We entered a carpeted room with the walls and ceiling painted black. A steroid-enhanced Russian stood in the corner with his eyes crossed, eying me. Classy Lady told me to stand on the tarp laid out in the middle of the floor.

“Now spread your goddamn arms out. You know, like Jesus,” she added. “I’ll be back in a second.”

She returned with a pewter soup tureen and a paintbrush. She then started basting me head to toe with lukewarm beef bouillon.

That’s when the pug potion hit me. Every stroke of the brush sent a tidal wave firing synapses through my brain. I began to hyperventilate. Classy Lady finished up just before I thought I was going to have a seizure. I barely had the mental wherewithal to acknowledge her telling me it was time to lie down on the tarp.
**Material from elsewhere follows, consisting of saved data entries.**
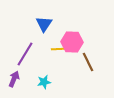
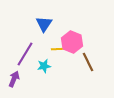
pink hexagon: rotated 20 degrees clockwise
cyan star: moved 16 px up
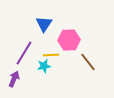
pink hexagon: moved 3 px left, 2 px up; rotated 25 degrees counterclockwise
yellow line: moved 8 px left, 6 px down
purple line: moved 1 px left, 1 px up
brown line: rotated 12 degrees counterclockwise
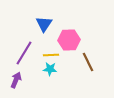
brown line: rotated 12 degrees clockwise
cyan star: moved 6 px right, 3 px down; rotated 16 degrees clockwise
purple arrow: moved 2 px right, 1 px down
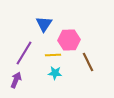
yellow line: moved 2 px right
cyan star: moved 5 px right, 4 px down
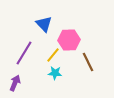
blue triangle: rotated 18 degrees counterclockwise
yellow line: rotated 49 degrees counterclockwise
purple arrow: moved 1 px left, 3 px down
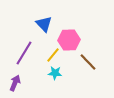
brown line: rotated 18 degrees counterclockwise
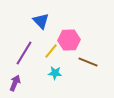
blue triangle: moved 3 px left, 3 px up
yellow line: moved 2 px left, 4 px up
brown line: rotated 24 degrees counterclockwise
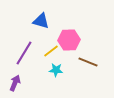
blue triangle: rotated 30 degrees counterclockwise
yellow line: rotated 14 degrees clockwise
cyan star: moved 1 px right, 3 px up
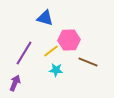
blue triangle: moved 4 px right, 3 px up
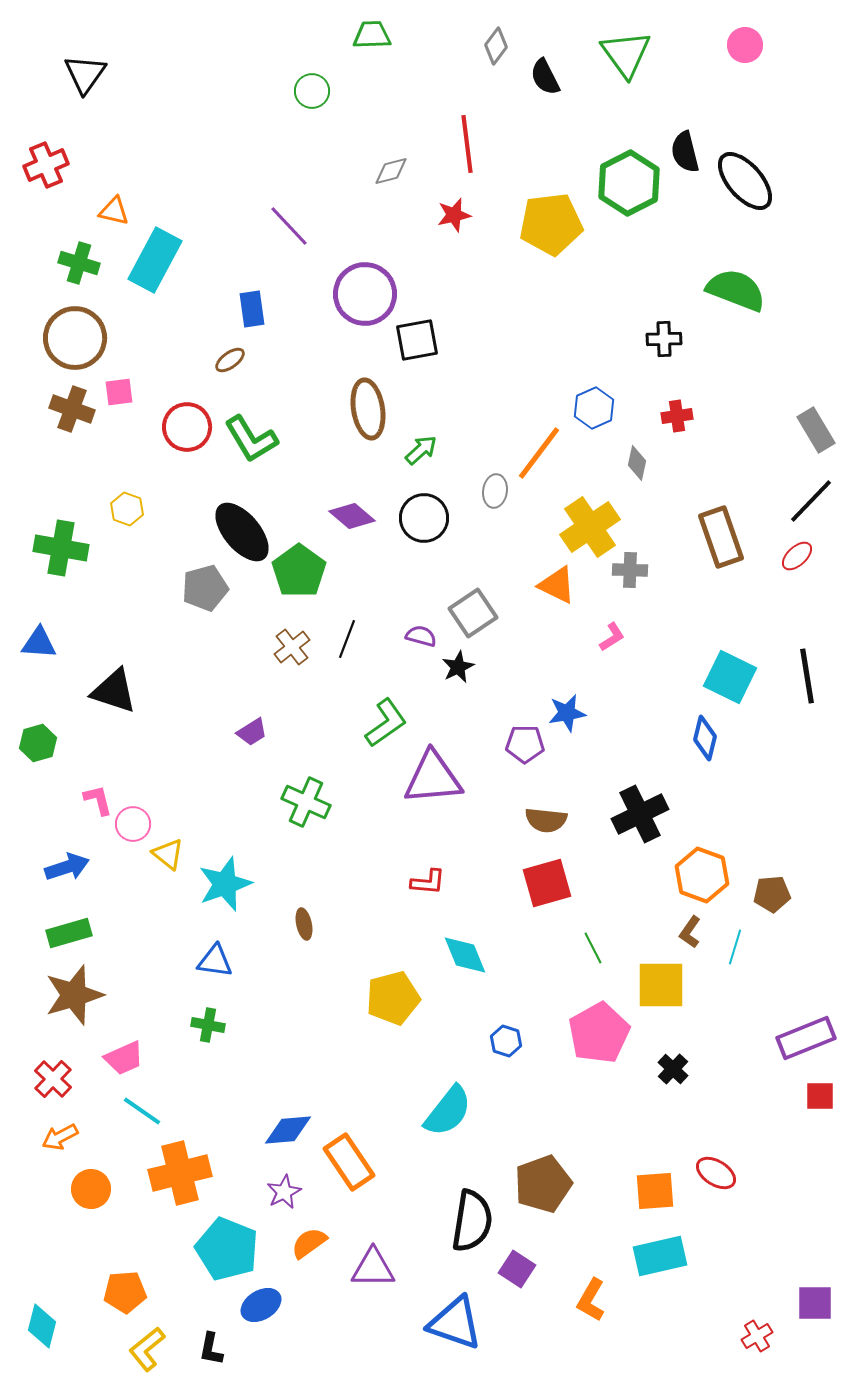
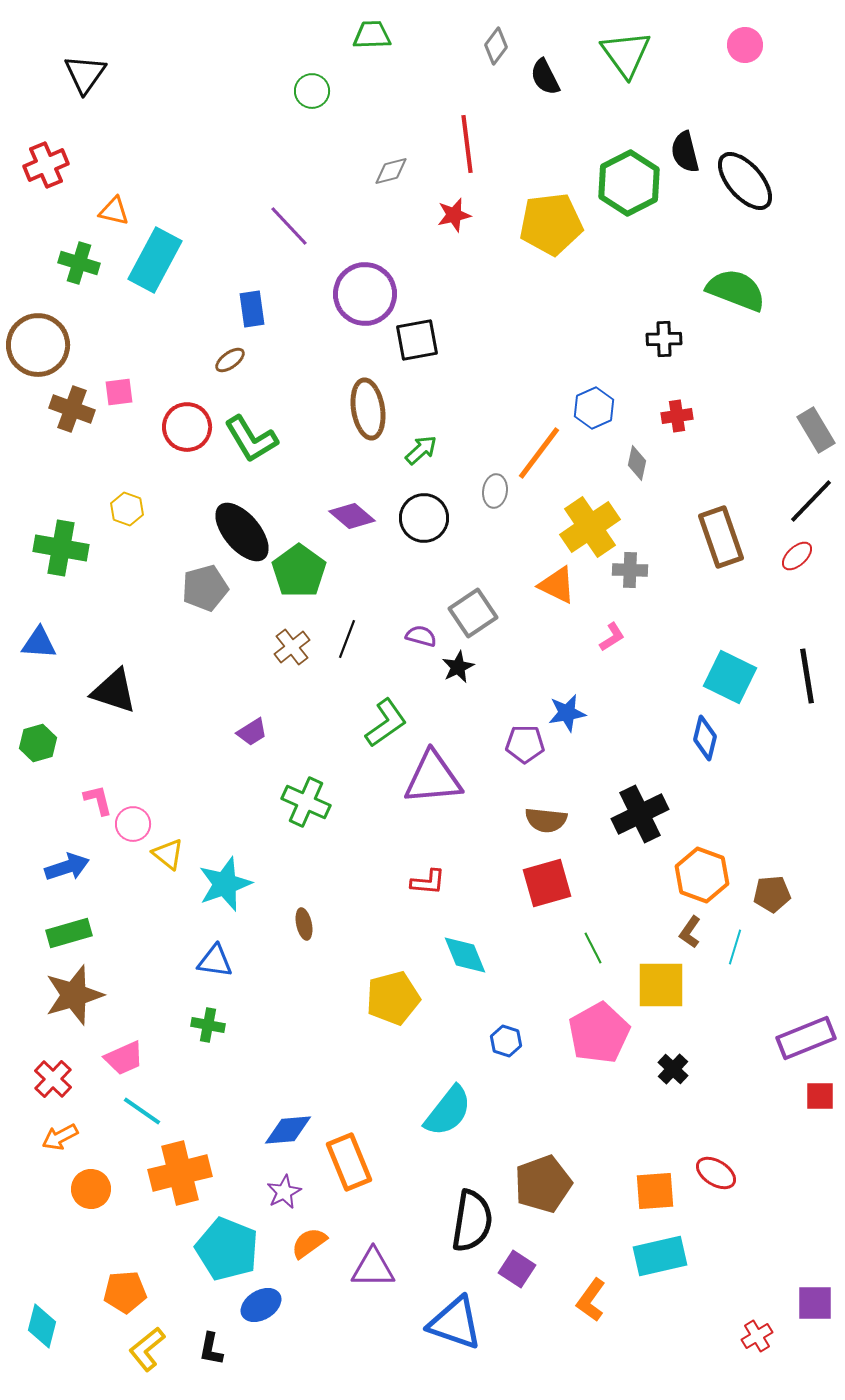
brown circle at (75, 338): moved 37 px left, 7 px down
orange rectangle at (349, 1162): rotated 12 degrees clockwise
orange L-shape at (591, 1300): rotated 6 degrees clockwise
I got on the floor and looked up to see the large man smiling at me with an impressive array of gold teeth.

“You party now,” he said.

Both he and Classy Lady left the room, turning off the light and closing the door behind them. I lay there staring into the darkness, hearing nearby snorting and grunting. Then there was the sound of a metal panel sliding open.

A moment later, the pugs were all over me.